By the way, is censorship is alive and well in the politically-correct scientific establishment even today? I suppose yes; you might want to check out the claims made in this article from an admittedly conservative source.

Second, a few years ago we heard a fascinating recap of the debate over evolution, presented by a venture capitalist who attends our church. He has no axe to grind over evolution, though he's a product of our educational system he believed as most right-thinking Americans do -- that natural selection is how we got to have all these species, Darwinian evolution is established fact, those who disagree are willfully ignorant, etc.

Some years before that, he was at some retreat or something when he discovered that people at our church don't all believe the evolution story. Apparently someone heard him mutter, "What kind of whackos am I getting myself involved with?" He does not remember saying this out loud, but apparently...
His comment was this: Darwin's "tree of life" has remarkable similarity to what geneticists have discovered by analyzing so-called "junk DNA" in various species. These markers seem to be consistent with Darwin's ideas; that is, with no knowledge of DNA, Darwin came to many of the same conclusions that modern biologists have by looking at analyses of the genetic material of many different species. In other words Darwin was spectacularly right about the relationships between species as confirmed by inspecting DNA. But Darwin's theory was also spectacularly wrong in its prediction that various species would appear gradually in the fossil record, whereas the fossil record shows just the opposite: a veritable explosion of life in the Cambrian era. I am not sure what the producers of this particular film would say about the discoveries related to "junk" DNA. To be fair, though, the subject of the film was Darwin's dilemma -- which has nothing to do with DNA, junk or otherwise.

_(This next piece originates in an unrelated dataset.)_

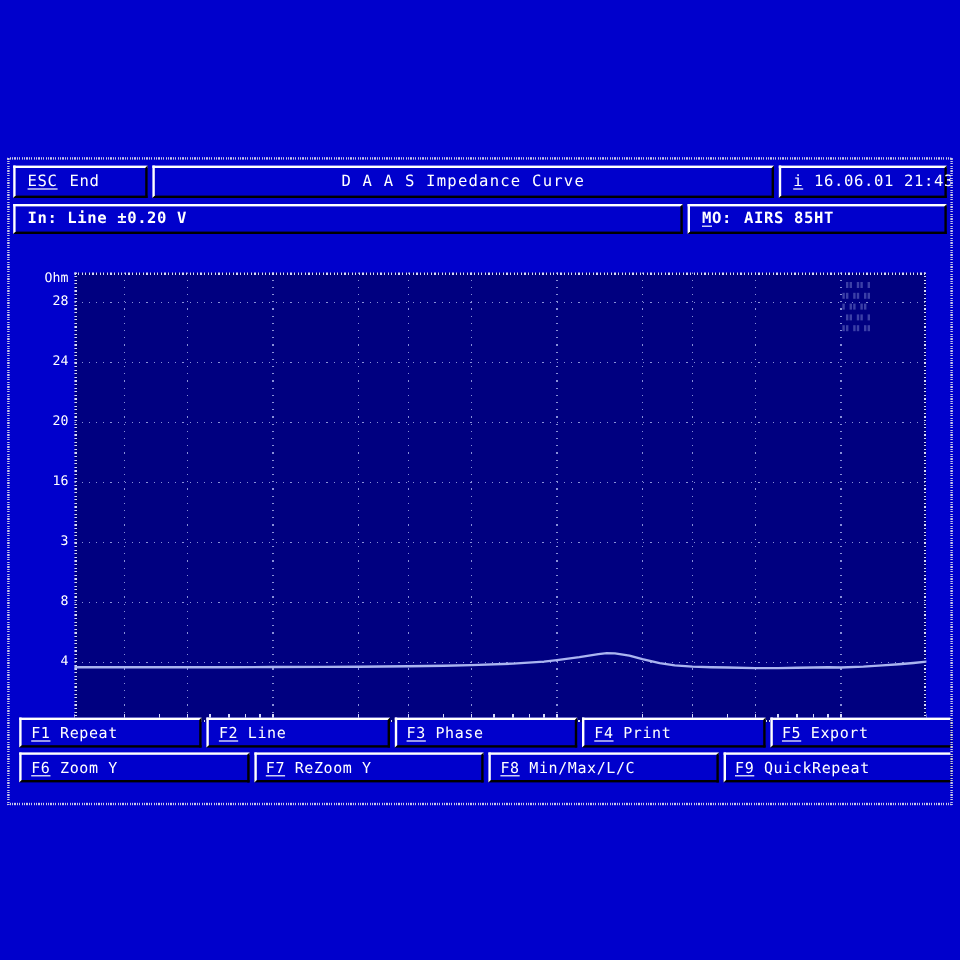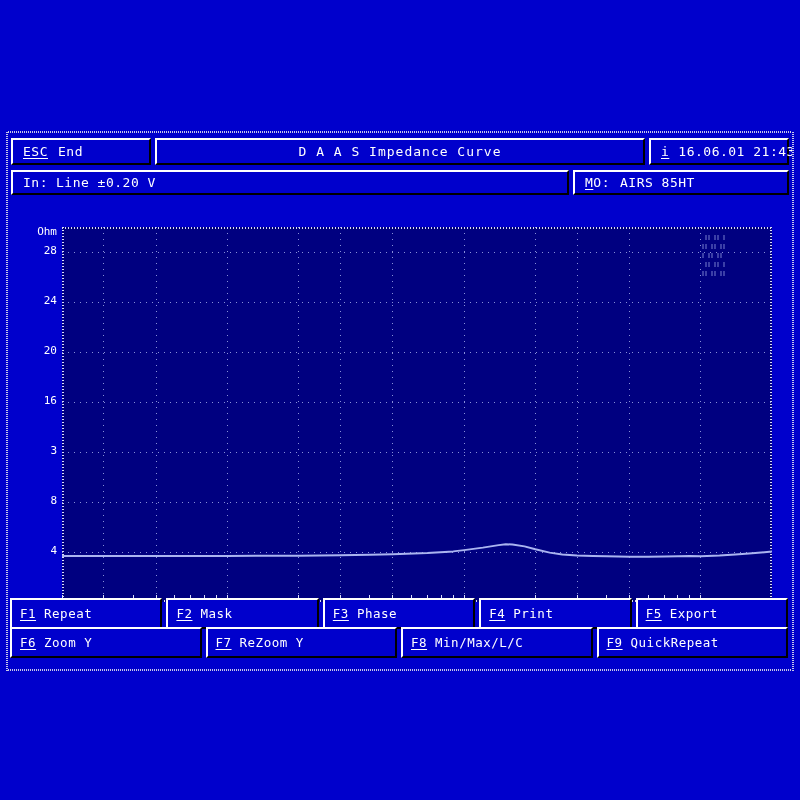"ESC" #esc-end-button { width: 140px -> 112px }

Third, is Darwin's Dilemma actually still a problem for the theory of evolution (or "conjecture" -- but I'll give it the benefit of the doubt)? A search on the topic yields a reference to PNAS June 20, 2000 vol. 97 no. 13 6947-6953, titled "Solution to Darwin's dilemma: Discovery of the missing Precambrian record of life" by J. William Schopf, who writes “those of us who wonder about life's early history can be thankful that what was once “inexplicable” to Darwin is no longer so to us.”

But 8½ years later, Science Daily announced that Darwin's dilemma had been finally solved:

Solution To Darwin's Dilemma Of 1859

ScienceDaily (Jan. 9, 2009) — A solution to the puzzle which has come to be known as ‘Darwin’s Dilemma’ has been uncovered by scientists at the University of Oxford, in a paper to be published in the Journal of the Geological Society.
This article by Jonathan Wells disputes that those scientists solved the dilemma; indeed, Wells concludes:
But this was not Darwin’s dilemma. Darwin’s dilemma was the absence of intermediate fossils showing that the Cambrian phyla diverged from a common ancestor. Callow and Brasier didn’t solve Darwin’s dilemma. Instead, they put one more nail in the coffin of Darwin’s attempt to salvage his theory from it. The truth is that “exceptionally preserved microbes” from the late Precambrian actually deepen Darwin’s dilemma, because they suggest that if there had been ancestors to the Cambrian phyla they would have been preserved.
So just googling around doesn't give me a really good feeling for The Answer. I used to think this was a Really Important Issue; now, though I don't think it's exactly trivial, I'm not nearly as concerned about it. Part of the reason is that I no longer believe Genesis 1 was intended to be a chronological account of creation; rather, I think it was a polemic (more on this here). And if you're interested in some comments from a website that's not quite so conservative or religious, you might enjoy reading the DVD's customer reviews on amazon.